◆ Required work: In the output, include exactly the lines from the beginning of the records up to and including the one that contains "left knee: (54, 413)", and leave out the pictures.

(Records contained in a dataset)
-*-

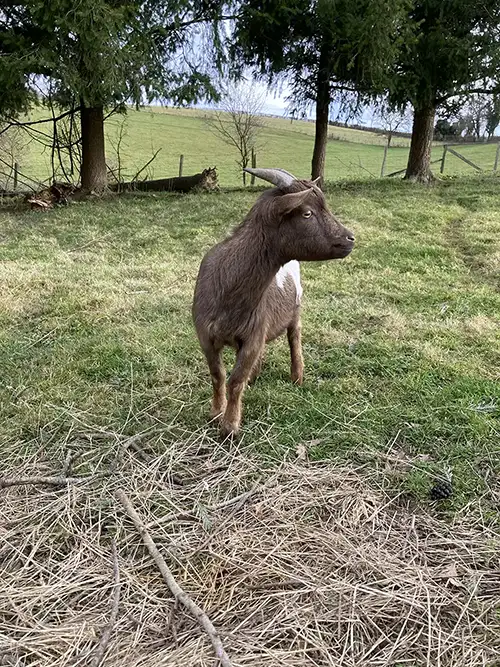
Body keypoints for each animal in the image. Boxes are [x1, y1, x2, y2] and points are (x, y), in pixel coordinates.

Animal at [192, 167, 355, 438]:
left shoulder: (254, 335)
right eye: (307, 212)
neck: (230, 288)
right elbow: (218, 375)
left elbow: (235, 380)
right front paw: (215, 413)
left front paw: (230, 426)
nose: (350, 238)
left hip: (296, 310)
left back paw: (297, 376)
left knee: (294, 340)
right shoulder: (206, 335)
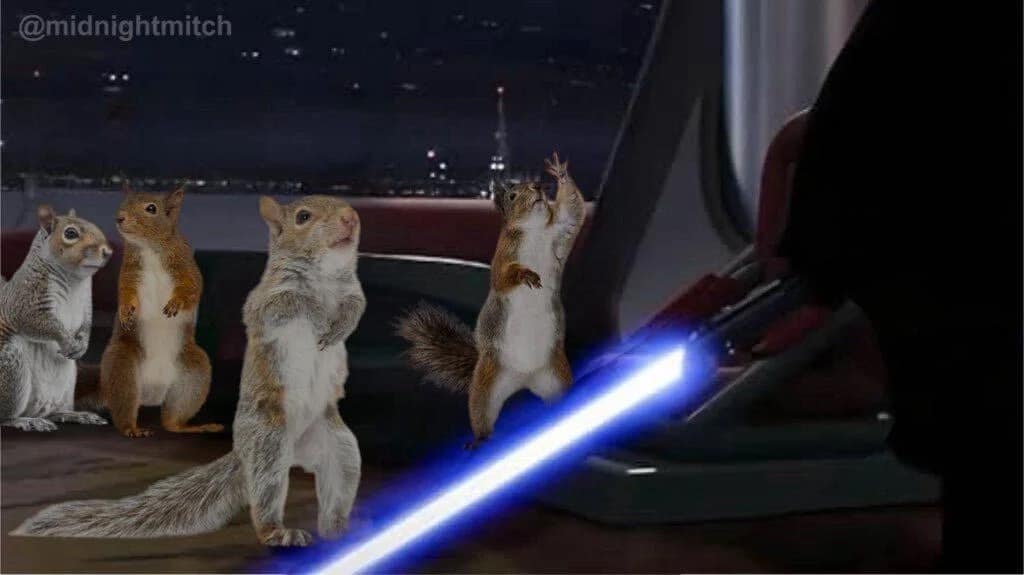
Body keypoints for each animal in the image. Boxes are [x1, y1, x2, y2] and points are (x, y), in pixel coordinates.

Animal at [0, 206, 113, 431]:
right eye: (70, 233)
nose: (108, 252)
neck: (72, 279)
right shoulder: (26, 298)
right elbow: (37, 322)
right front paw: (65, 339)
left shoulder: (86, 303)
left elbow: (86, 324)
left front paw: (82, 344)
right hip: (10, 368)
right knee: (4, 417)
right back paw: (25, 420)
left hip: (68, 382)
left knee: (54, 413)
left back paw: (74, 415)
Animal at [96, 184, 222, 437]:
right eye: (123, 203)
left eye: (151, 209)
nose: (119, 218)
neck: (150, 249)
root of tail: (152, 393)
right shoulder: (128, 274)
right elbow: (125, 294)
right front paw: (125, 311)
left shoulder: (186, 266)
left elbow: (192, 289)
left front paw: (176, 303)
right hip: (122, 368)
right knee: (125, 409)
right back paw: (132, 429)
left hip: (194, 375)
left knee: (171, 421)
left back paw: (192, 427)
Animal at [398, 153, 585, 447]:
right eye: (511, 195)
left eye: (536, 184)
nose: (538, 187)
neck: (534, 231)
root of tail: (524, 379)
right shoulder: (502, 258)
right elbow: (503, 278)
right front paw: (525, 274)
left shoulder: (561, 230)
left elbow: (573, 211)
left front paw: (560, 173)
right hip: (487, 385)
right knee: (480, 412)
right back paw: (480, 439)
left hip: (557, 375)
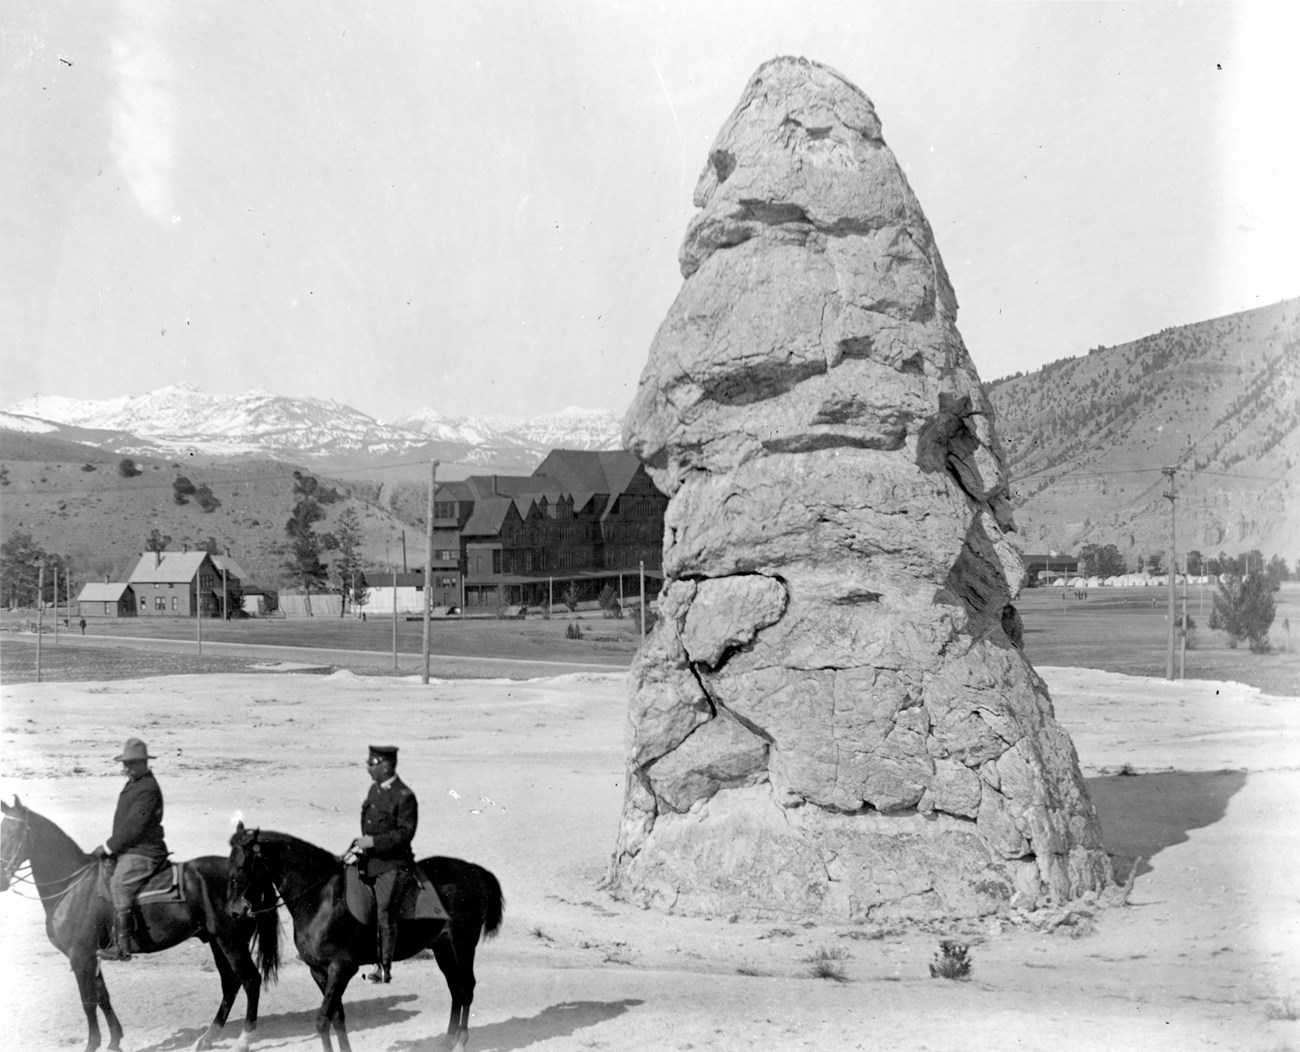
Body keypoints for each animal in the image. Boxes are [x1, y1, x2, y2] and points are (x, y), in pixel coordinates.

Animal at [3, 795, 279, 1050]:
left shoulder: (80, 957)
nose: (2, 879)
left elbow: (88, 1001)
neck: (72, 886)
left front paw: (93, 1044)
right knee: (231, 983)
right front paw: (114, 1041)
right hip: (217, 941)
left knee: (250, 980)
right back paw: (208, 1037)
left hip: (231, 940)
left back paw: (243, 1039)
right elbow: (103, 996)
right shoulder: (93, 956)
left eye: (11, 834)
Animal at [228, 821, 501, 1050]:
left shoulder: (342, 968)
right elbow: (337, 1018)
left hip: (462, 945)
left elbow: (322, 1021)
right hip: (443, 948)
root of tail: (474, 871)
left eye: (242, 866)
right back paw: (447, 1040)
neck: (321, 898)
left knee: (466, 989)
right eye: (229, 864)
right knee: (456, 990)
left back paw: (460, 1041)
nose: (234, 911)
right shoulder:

-*-

◆ Solved problem:
Body keypoints for each animal in the image. Boxes are [x1, y1, x2, y2] and points are (x, y), in pixel coordinates.

Animal at [192, 167, 355, 438]:
left shoulder: (254, 335)
right eye: (307, 212)
neck: (230, 288)
right elbow: (218, 375)
left elbow: (235, 380)
right front paw: (215, 413)
left front paw: (230, 426)
nose: (350, 238)
left hip: (296, 310)
left back paw: (297, 376)
left knee: (294, 340)
right shoulder: (206, 335)
Body keypoints for each animal in the image. Boxes are [x1, y1, x2, y2] and points are (x, y), in pixel coordinates.

Animal at [0, 206, 113, 431]:
right eye: (70, 233)
nose: (108, 252)
neck: (72, 279)
right shoulder: (26, 298)
right elbow: (37, 322)
right front paw: (65, 339)
left shoulder: (86, 303)
left elbow: (86, 324)
left front paw: (82, 344)
right hip: (10, 368)
right knee: (4, 417)
right back paw: (25, 420)
left hip: (68, 382)
left knee: (54, 413)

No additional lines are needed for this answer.